PROBLEM DESCRIPTION: Find each line in the entries below that contains the word "recyclage", and copy those lines.

■ ■ ■ ■ ■

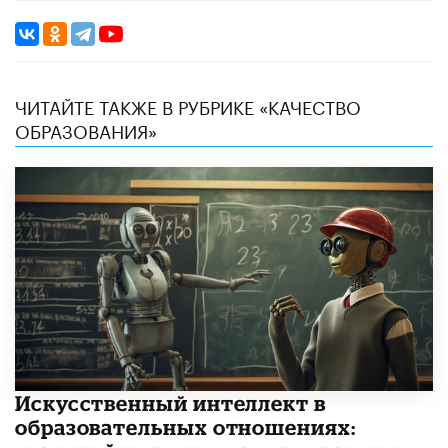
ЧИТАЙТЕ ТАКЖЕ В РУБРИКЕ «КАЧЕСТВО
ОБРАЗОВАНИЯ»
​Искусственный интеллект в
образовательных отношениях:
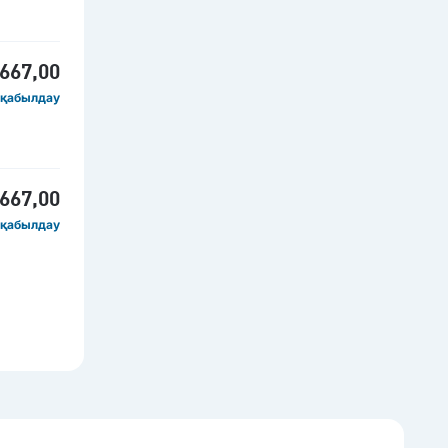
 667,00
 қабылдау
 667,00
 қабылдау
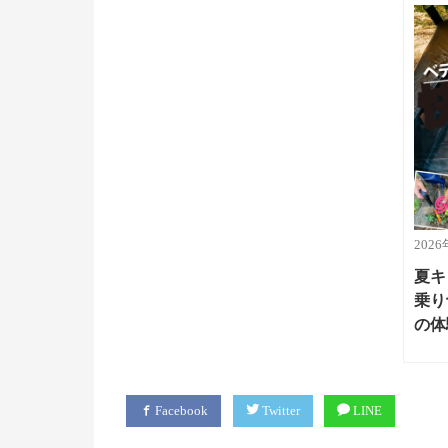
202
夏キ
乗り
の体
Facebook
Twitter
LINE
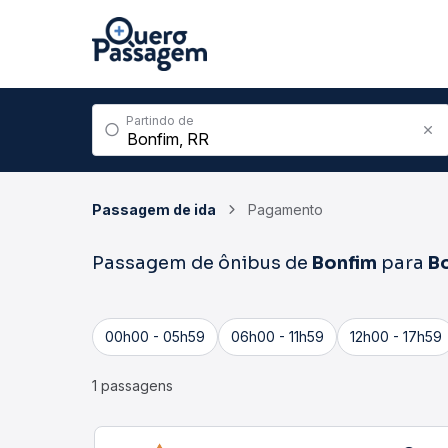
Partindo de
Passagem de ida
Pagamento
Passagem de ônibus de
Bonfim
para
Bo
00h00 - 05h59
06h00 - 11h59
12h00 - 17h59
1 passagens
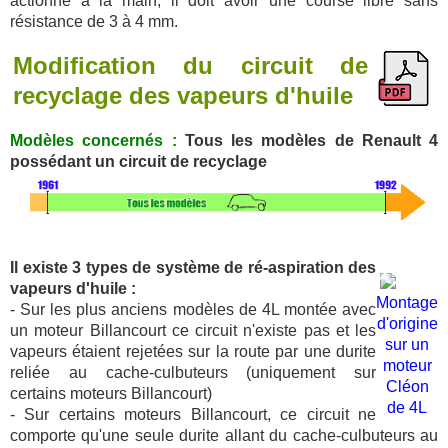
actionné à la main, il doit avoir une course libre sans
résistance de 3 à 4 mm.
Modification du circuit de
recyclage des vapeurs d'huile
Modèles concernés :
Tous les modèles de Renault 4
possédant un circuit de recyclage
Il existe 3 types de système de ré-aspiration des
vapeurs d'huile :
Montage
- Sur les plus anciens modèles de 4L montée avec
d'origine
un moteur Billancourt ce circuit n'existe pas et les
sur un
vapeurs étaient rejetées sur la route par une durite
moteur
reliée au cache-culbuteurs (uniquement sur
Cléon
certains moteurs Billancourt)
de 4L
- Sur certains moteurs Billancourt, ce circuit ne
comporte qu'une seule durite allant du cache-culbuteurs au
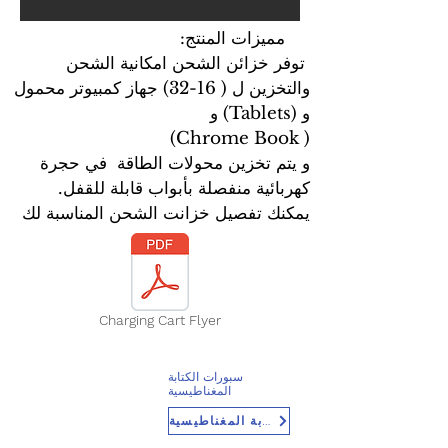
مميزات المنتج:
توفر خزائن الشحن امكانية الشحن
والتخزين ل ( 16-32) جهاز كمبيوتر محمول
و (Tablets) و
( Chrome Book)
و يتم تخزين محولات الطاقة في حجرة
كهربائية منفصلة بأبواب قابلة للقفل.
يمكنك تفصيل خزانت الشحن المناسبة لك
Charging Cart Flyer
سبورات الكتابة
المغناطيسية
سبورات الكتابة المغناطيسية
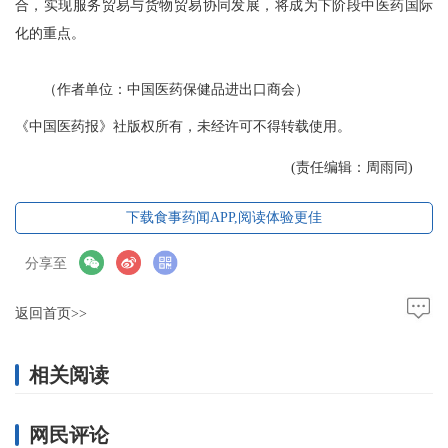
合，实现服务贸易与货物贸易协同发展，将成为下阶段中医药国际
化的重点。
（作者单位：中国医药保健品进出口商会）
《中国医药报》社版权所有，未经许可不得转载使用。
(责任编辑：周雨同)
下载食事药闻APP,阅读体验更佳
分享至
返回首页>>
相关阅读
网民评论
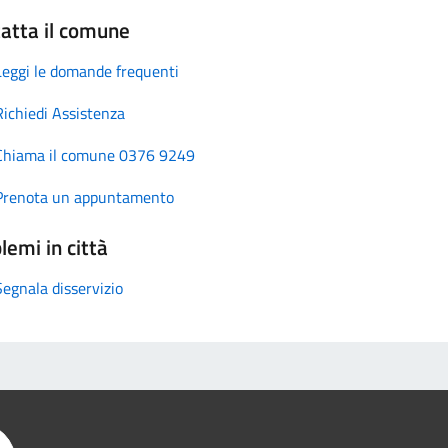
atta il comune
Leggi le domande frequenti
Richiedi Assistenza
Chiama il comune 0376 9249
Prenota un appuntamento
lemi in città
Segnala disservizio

■ ■ ■ ■ ■

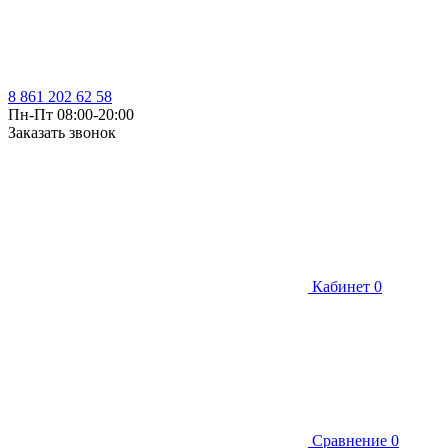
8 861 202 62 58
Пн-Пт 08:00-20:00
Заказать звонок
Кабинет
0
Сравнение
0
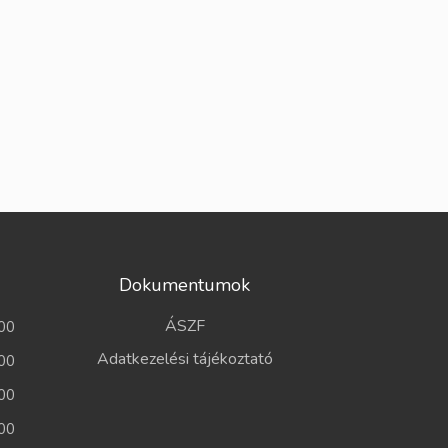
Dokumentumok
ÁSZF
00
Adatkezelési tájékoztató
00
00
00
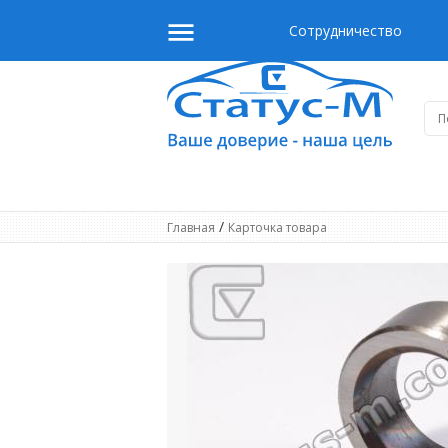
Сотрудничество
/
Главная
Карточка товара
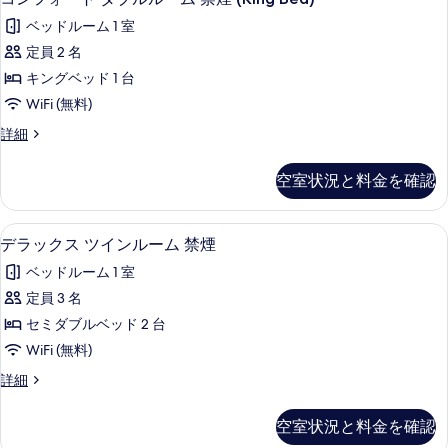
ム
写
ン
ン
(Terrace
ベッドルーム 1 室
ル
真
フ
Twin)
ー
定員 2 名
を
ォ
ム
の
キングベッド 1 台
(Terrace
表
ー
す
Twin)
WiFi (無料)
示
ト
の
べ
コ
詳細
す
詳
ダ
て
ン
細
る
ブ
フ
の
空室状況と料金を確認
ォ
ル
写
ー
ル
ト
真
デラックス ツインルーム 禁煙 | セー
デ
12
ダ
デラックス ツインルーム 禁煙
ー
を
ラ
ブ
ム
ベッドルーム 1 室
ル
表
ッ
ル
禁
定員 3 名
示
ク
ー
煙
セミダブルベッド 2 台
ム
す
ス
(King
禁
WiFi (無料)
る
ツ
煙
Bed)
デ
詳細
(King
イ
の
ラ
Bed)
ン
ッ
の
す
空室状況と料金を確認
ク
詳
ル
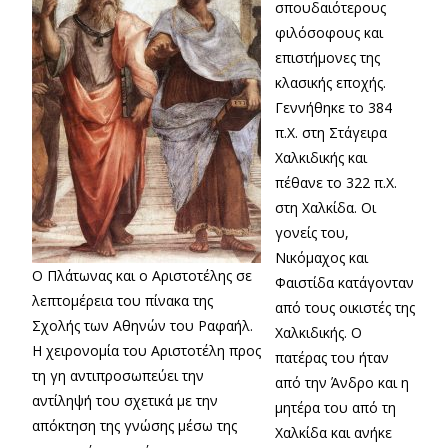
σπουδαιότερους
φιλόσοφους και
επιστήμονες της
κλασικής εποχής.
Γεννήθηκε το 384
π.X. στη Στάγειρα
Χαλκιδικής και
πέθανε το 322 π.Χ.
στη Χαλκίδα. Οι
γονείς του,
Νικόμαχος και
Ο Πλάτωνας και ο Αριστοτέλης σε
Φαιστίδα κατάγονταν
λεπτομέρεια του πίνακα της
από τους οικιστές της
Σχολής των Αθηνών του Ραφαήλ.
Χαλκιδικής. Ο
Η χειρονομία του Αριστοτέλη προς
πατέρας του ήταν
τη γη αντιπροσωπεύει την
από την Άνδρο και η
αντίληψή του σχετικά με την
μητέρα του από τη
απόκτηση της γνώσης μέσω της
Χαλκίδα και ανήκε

■ ■ ■ ■ ■

WRITTEN SOLUTION:
recyclage des vapeurs d'huile
possédant un circuit de recyclage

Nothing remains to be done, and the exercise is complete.